L’épidémie du virus Ebola reste un dramatique signal d’alerte dont les enseignements doivent être tirés :
- La pénurie et la défaillance des infrastructures constituent l’un des principaux risques qui pèsent sur le décollage économique de l’Afrique.
- Les investissements dans l’éducation et la santé doivent être sanctuarisés en période d’ajustement et prioritaires en période de croissance intensive.
- Il revient à tous les États, y compris dans le monde développé – voir le fiasco du Japon lors de la catastrophe de Fukushima -, d’améliorer leur résilience aux chocs afin d’éviter le basculement brutal de l’indifférence à la panique.
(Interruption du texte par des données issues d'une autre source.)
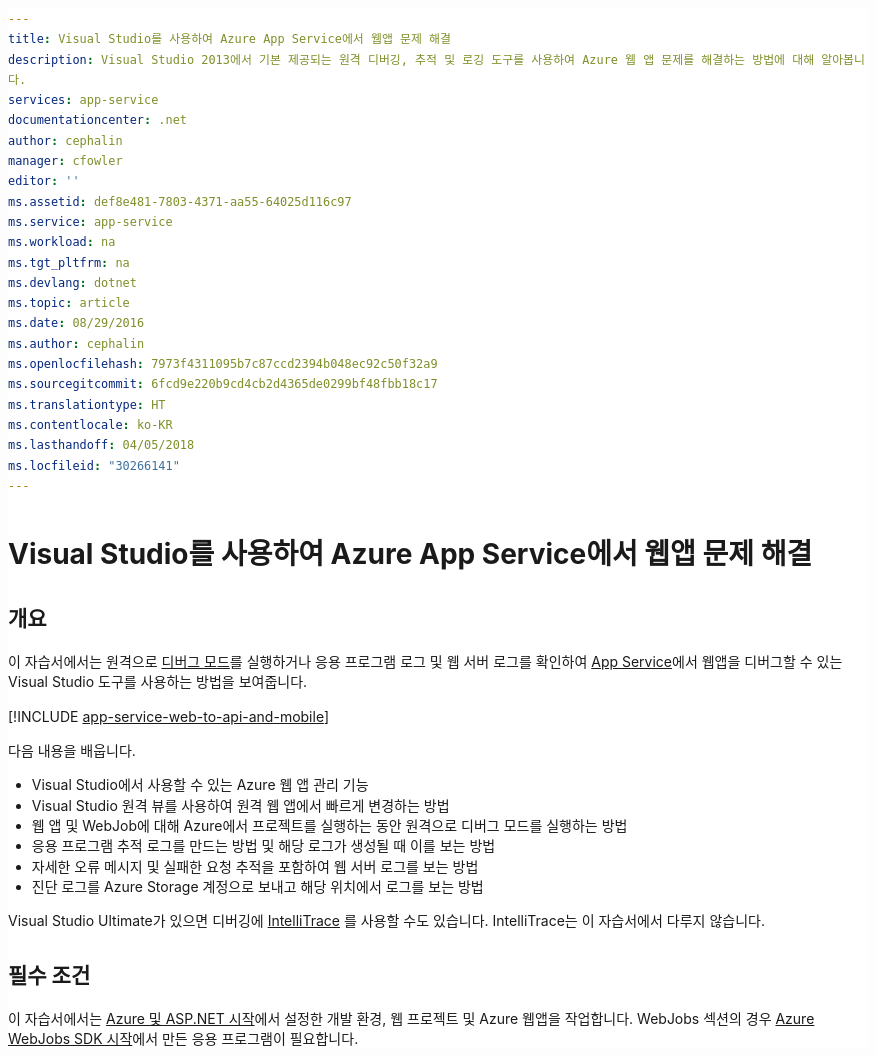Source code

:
 ```yaml
---
title: Visual Studio를 사용하여 Azure App Service에서 웹앱 문제 해결
description: Visual Studio 2013에서 기본 제공되는 원격 디버깅, 추적 및 로깅 도구를 사용하여 Azure 웹 앱 문제를 해결하는 방법에 대해 알아봅니다.
services: app-service
documentationcenter: .net
author: cephalin
manager: cfowler
editor: ''
ms.assetid: def8e481-7803-4371-aa55-64025d116c97
ms.service: app-service
ms.workload: na
ms.tgt_pltfrm: na
ms.devlang: dotnet
ms.topic: article
ms.date: 08/29/2016
ms.author: cephalin
ms.openlocfilehash: 7973f4311095b7c87ccd2394b048ec92c50f32a9
ms.sourcegitcommit: 6fcd9e220b9cd4cb2d4365de0299bf48fbb18c17
ms.translationtype: HT
ms.contentlocale: ko-KR
ms.lasthandoff: 04/05/2018
ms.locfileid: "30266141"
---
```

# <a name="troubleshoot-a-web-app-in-azure-app-service-using-visual-studio"></a>Visual Studio를 사용하여 Azure App Service에서 웹앱 문제 해결
## <a name="overview"></a>개요
이 자습서에서는 원격으로 [디버그 모드](http://www.visualstudio.com/get-started/debug-your-app-vs.aspx)를 실행하거나 응용 프로그램 로그 및 웹 서버 로그를 확인하여 [App Service](http://go.microsoft.com/fwlink/?LinkId=529714)에서 웹앱을 디버그할 수 있는 Visual Studio 도구를 사용하는 방법을 보여줍니다.

[!INCLUDE [app-service-web-to-api-and-mobile](../../includes/app-service-web-to-api-and-mobile.md)]

다음 내용을 배웁니다.

* Visual Studio에서 사용할 수 있는 Azure 웹 앱 관리 기능
* Visual Studio 원격 뷰를 사용하여 원격 웹 앱에서 빠르게 변경하는 방법
* 웹 앱 및 WebJob에 대해 Azure에서 프로젝트를 실행하는 동안 원격으로 디버그 모드를 실행하는 방법
* 응용 프로그램 추적 로그를 만드는 방법 및 해당 로그가 생성될 때 이를 보는 방법
* 자세한 오류 메시지 및 실패한 요청 추적을 포함하여 웹 서버 로그를 보는 방법
* 진단 로그를 Azure Storage 계정으로 보내고 해당 위치에서 로그를 보는 방법

Visual Studio Ultimate가 있으면 디버깅에 [IntelliTrace](http://msdn.microsoft.com/library/vstudio/dd264915.aspx) 를 사용할 수도 있습니다. IntelliTrace는 이 자습서에서 다루지 않습니다.

## <a name="prerequisites"></a>필수 조건
이 자습서에서는 [Azure 및 ASP.NET 시작][GetStarted]에서 설정한 개발 환경, 웹 프로젝트 및 Azure 웹앱을 작업합니다. WebJobs 섹션의 경우 [Azure WebJobs SDK 시작][GetStartedWJ]에서 만든 응용 프로그램이 필요합니다.


[GetStarted]: app-service-web-get-started-dotnet.md
[GetStartedWJ]: https://github.com/Azure/azure-webjobs-sdk/wiki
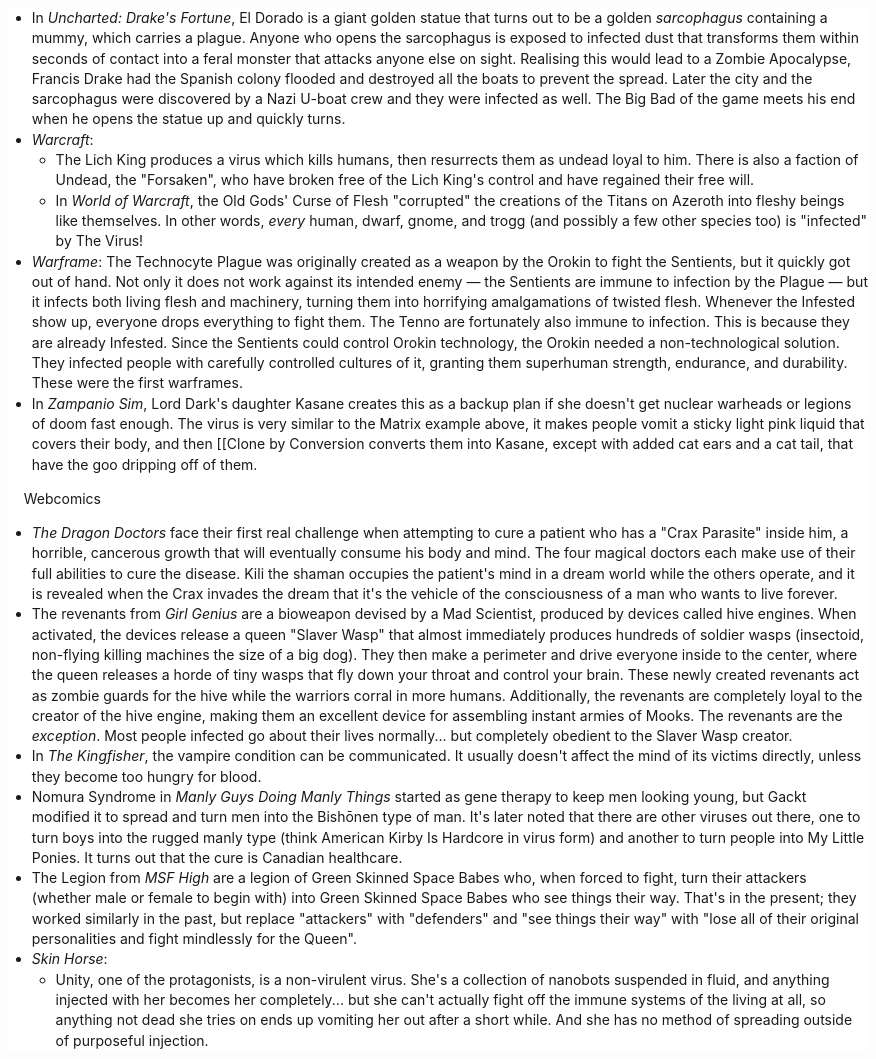 -   In _Uncharted: Drake's Fortune_, El Dorado is a giant golden statue that turns out to be a golden _sarcophagus_ containing a mummy, which carries a plague. Anyone who opens the sarcophagus is exposed to infected dust that transforms them within seconds of contact into a feral monster that attacks anyone else on sight. Realising this would lead to a Zombie Apocalypse, Francis Drake had the Spanish colony flooded and destroyed all the boats to prevent the spread. Later the city and the sarcophagus were discovered by a Nazi U-boat crew and they were infected as well. The Big Bad of the game meets his end when he opens the statue up and quickly turns.
-   _Warcraft_:
    -   The Lich King produces a virus which kills humans, then resurrects them as undead loyal to him. There is also a faction of Undead, the "Forsaken", who have broken free of the Lich King's control and have regained their free will.
    -   In _World of Warcraft_, the Old Gods' Curse of Flesh "corrupted" the creations of the Titans on Azeroth into fleshy beings like themselves. In other words, _every_ human, dwarf, gnome, and trogg (and possibly a few other species too) is "infected" by The Virus!
-   _Warframe_: The Technocyte Plague was originally created as a weapon by the Orokin to fight the Sentients, but it quickly got out of hand. Not only it does not work against its intended enemy — the Sentients are immune to infection by the Plague — but it infects both living flesh and machinery, turning them into horrifying amalgamations of twisted flesh. Whenever the Infested show up, everyone drops everything to fight them. The Tenno are fortunately also immune to infection. This is because they are already Infested. Since the Sentients could control Orokin technology, the Orokin needed a non-technological solution. They infected people with carefully controlled cultures of it, granting them superhuman strength, endurance, and durability. These were the first warframes.
-   In _Zampanio Sim_, Lord Dark's daughter Kasane creates this as a backup plan if she doesn't get nuclear warheads or legions of doom fast enough. The virus is very similar to the Matrix example above, it makes people vomit a sticky light pink liquid that covers their body, and then \[\[Clone by Conversion converts them into Kasane, except with added cat ears and a cat tail, that have the goo dripping off of them.

    Webcomics 

-   _The Dragon Doctors_ face their first real challenge when attempting to cure a patient who has a "Crax Parasite" inside him, a horrible, cancerous growth that will eventually consume his body and mind. The four magical doctors each make use of their full abilities to cure the disease. Kili the shaman occupies the patient's mind in a dream world while the others operate, and it is revealed when the Crax invades the dream that it's the vehicle of the consciousness of a man who wants to live forever.
-   The revenants from _Girl Genius_ are a bioweapon devised by a Mad Scientist, produced by devices called hive engines. When activated, the devices release a queen "Slaver Wasp" that almost immediately produces hundreds of soldier wasps (insectoid, non-flying killing machines the size of a big dog). They then make a perimeter and drive everyone inside to the center, where the queen releases a horde of tiny wasps that fly down your throat and control your brain. These newly created revenants act as zombie guards for the hive while the warriors corral in more humans. Additionally, the revenants are completely loyal to the creator of the hive engine, making them an excellent device for assembling instant armies of Mooks. The revenants are the _exception_. Most people infected go about their lives normally... but completely obedient to the Slaver Wasp creator.
-   In _The Kingfisher_, the vampire condition can be communicated. It usually doesn't affect the mind of its victims directly, unless they become too hungry for blood.
-   Nomura Syndrome in _Manly Guys Doing Manly Things_ started as gene therapy to keep men looking young, but Gackt modified it to spread and turn men into the Bishōnen type of man. It's later noted that there are other viruses out there, one to turn boys into the rugged manly type (think American Kirby Is Hardcore in virus form) and another to turn people into My Little Ponies. It turns out that the cure is Canadian healthcare.
-   The Legion from _MSF High_ are a legion of Green Skinned Space Babes who, when forced to fight, turn their attackers (whether male or female to begin with) into Green Skinned Space Babes who see things their way. That's in the present; they worked similarly in the past, but replace "attackers" with "defenders" and "see things their way" with "lose all of their original personalities and fight mindlessly for the Queen".
-   _Skin Horse_:
    -   Unity, one of the protagonists, is a non-virulent virus. She's a collection of nanobots suspended in fluid, and anything injected with her becomes her completely... but she can't actually fight off the immune systems of the living at all, so anything not dead she tries on ends up vomiting her out after a short while. And she has no method of spreading outside of purposeful injection.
- La communauté internationale, qui a fait preuve du même aveuglement puis réagi « trop peu et trop tard » face au virus Ebola comme face à l’économie de bulles, doit se doter, via l’OMS, de capacités de gestion de crise, d’une force sanitaire projetable et d’un fonds d’intervention de 350 à 500 millions de dollars pour lutter contre les épidémies.
- À l’âge de l’histoire universelle, la santé est à la fois un bien premier pour les individus et le premier des biens publics pour chaque nation comme pour l’humanité.